数学2 因数定理・剰余の定理 問題 16 解説

数学2 因数定理・剰余の定理 問題 16 解説

方針・初手

求める余りは2次式 $(x-1)(x-2)$ で割った余りであるから、1次以下の整式である。これを $px+q$ とおき、割り算の等式を立てる。その後、与えられた条件から剰余の定理を用いて $f(1)$ と $f(2)$ の値を求め、係数 $p, q$ についての連立方程式を導く。

解法1

$f(x)$ を2次式 $(x-1)(x-2)$ で割ったときの商を $Q(x)$、余りを $px+q$ ($p, q$ は定数)とおくと、次の等式が成り立つ。

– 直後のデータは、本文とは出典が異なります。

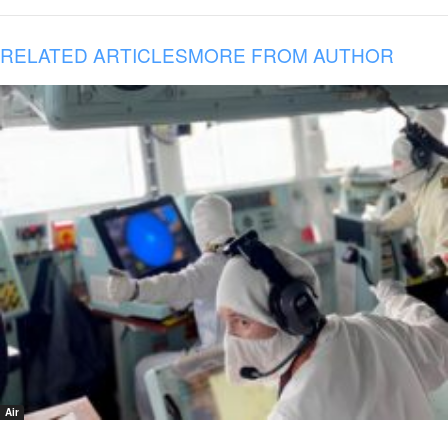
RELATED ARTICLES
MORE FROM AUTHOR
Air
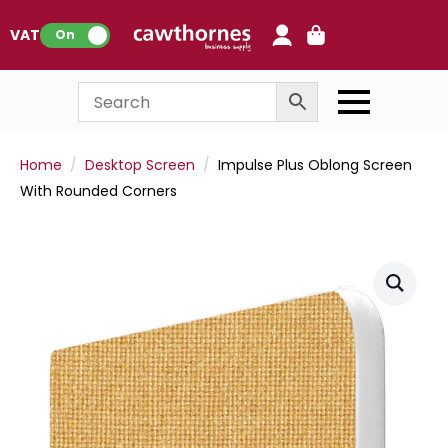
0
VAT:
On
Home
Desktop Screen
Impulse Plus Oblong Screen
With Rounded Corners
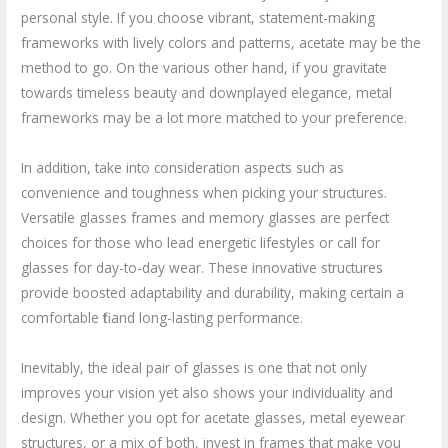
personal style. If you choose vibrant, statement-making
frameworks with lively colors and patterns, acetate may be the
method to go. On the various other hand, if you gravitate
towards timeless beauty and downplayed elegance, metal
frameworks may be a lot more matched to your preference.
In addition, take into consideration aspects such as
convenience and toughness when picking your structures.
Versatile glasses frames and memory glasses are perfect
choices for those who lead energetic lifestyles or call for
glasses for day-to-day wear. These innovative structures
provide boosted adaptability and durability, making certain a
comfortable fit and long-lasting performance.
Inevitably, the ideal pair of glasses is one that not only
improves your vision yet also shows your individuality and
design. Whether you opt for acetate glasses, metal eyewear
structures, or a mix of both, invest in frames that make you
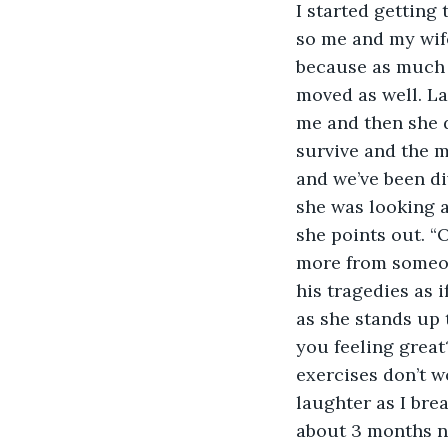
I started getting
so me and my wife
because as much a
moved as well. La
me and then she d
survive and the m
and we’ve been di
she was looking a
she points out. “O
more from someon
his tragedies as i
as she stands up 
you feeling great?
exercises don’t wo
laughter as I brea
about 3 months no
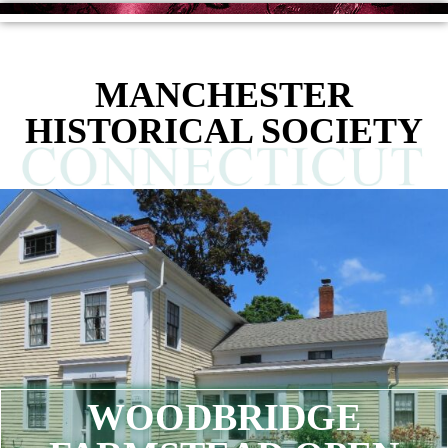
MANCHESTER
HISTORICAL SOCIETY
WOODBRIDGE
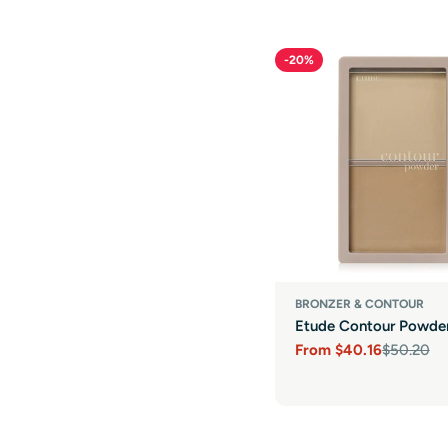
-20%
BRONZER & CONTOUR
Etude Contour Powde
From
$40.16
$50.20
Sale
Regular
price
price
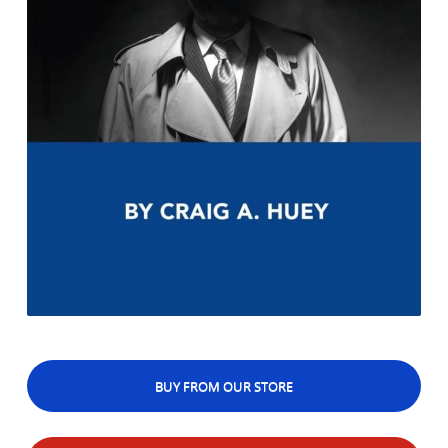
BUY FROM OUR STORE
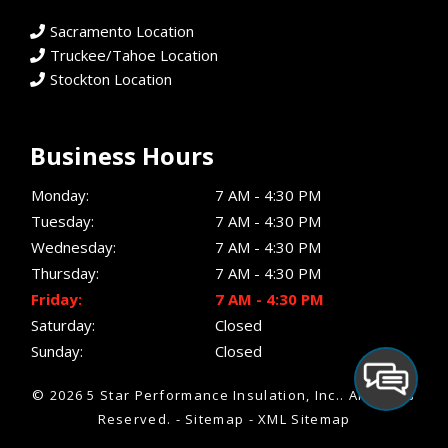
Sacramento Location
Truckee/Tahoe Location
Stockton Location
Business Hours
Monday:
7 AM - 4:30 PM
Tuesday:
7 AM - 4:30 PM
Wednesday:
7 AM - 4:30 PM
Thursday:
7 AM - 4:30 PM
Friday:
7 AM - 4:30 PM
Saturday:
Closed
Sunday:
Closed
© 2026 5 Star Performance Insulation, Inc..
All Rights
Reserved
. -
Sitemap
-
XML Sitemap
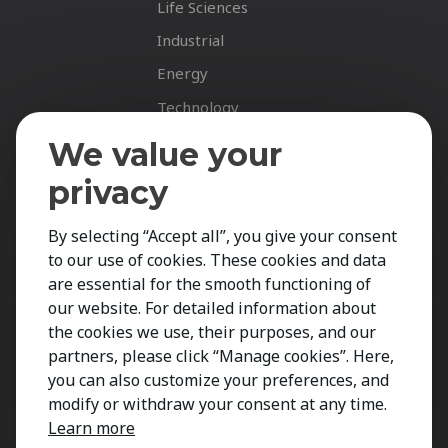
Life Sciences
Industrial
Energy
Technology
Fastnet Insights
We value your
Insights
privacy
News
By selecting “Accept all”, you give your consent
Career Spotlights
to our use of cookies. These cookies and data
Your Career
are essential for the smooth functioning of
Job Opportunities
our website. For detailed information about
the cookies we use, their purposes, and our
Submit CV
partners, please click “Manage cookies”. Here,
Contact
you can also customize your preferences, and
modify or withdraw your consent at any time.
Learn more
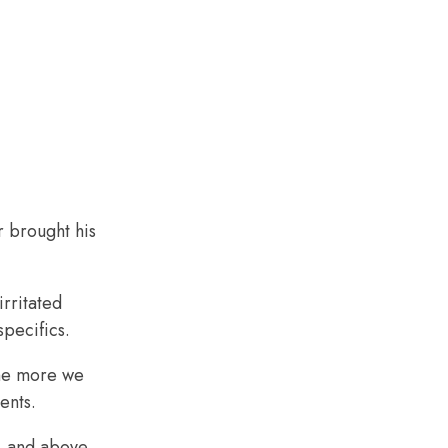
r brought his
rritated
specifics.
the more we
ents.
, and above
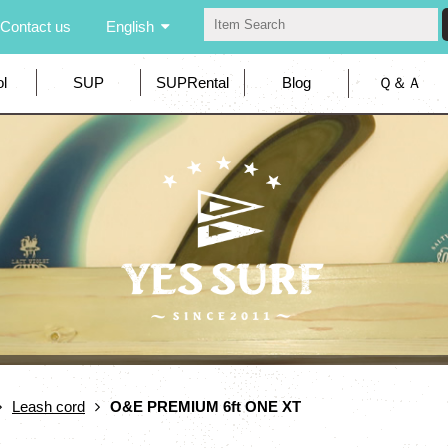
Contact us
English
l
SUP
SUPRental
Blog
Ｑ＆Ａ
Leash cord
O&E PREMIUM 6ft ONE XT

$$f(x) = (x-1)(x-2)Q(x) + px + q \quad \cdots \text{①}$$

問題の条件より、$f(x)$ を $(x-1)^3$ で割ったときの商を $Q_1(x)$ とおくと、

$$f(x) = (x-1)^3 Q_1(x) + ax^2 + bx + c$$

が成り立つ。この両辺に $x=1$ を代入すると、

$$f(1) = a + b + c \quad \cdots \text{②}$$

となる。

また、$f(x)$ を $x-2$ で割った余りが $d$ であるから、剰余の定理より、

$$f(2) = d \quad \cdots \text{③}$$

である。

等式①の両辺に $x=1$ および $x=2$ をそれぞれ代入すると、

$$f(1) = p + q$$

$$f(2) = 2p + q$$

となる。これらに②、③を代入して、

$$\begin{cases} p + q = a + b + c \\ 2p + q = d \end{cases}$$

を得る。この連立方程式を解く。下の式から上の式を引くと、

$$p = d - (a + b + c) = -a - b - c + d$$

これを上の式に代入して $q$ を求めると、

$$q = (a + b + c) - p = (a + b + c) - (-a - b - c + d) = 2a + 2b + 2c - d$$

したがって、求める余りは以下のようになる。

$$(-a - b - c + d)x + 2a + 2b + 2c - d$$

解説

整式の割り算と剰余の定理における基本的な問題である。割る式が2次式であるため、余りは1次以下の整式(すなわち $px+q$ の形)になるという基本事項がポイントとなる。あとは条件から必要な数値を代入し、連立方程式を解くだけである。

与えられた条件のうち、「$f(x)$ を $(x-1)^3$ で割れば余りは $ax^2+bx+c$」という部分は、単に $f(1)$ の値を知るためだけに用いられている。3乗という次数や2次式の余りといった複雑な見かけに惑わされないことが重要である。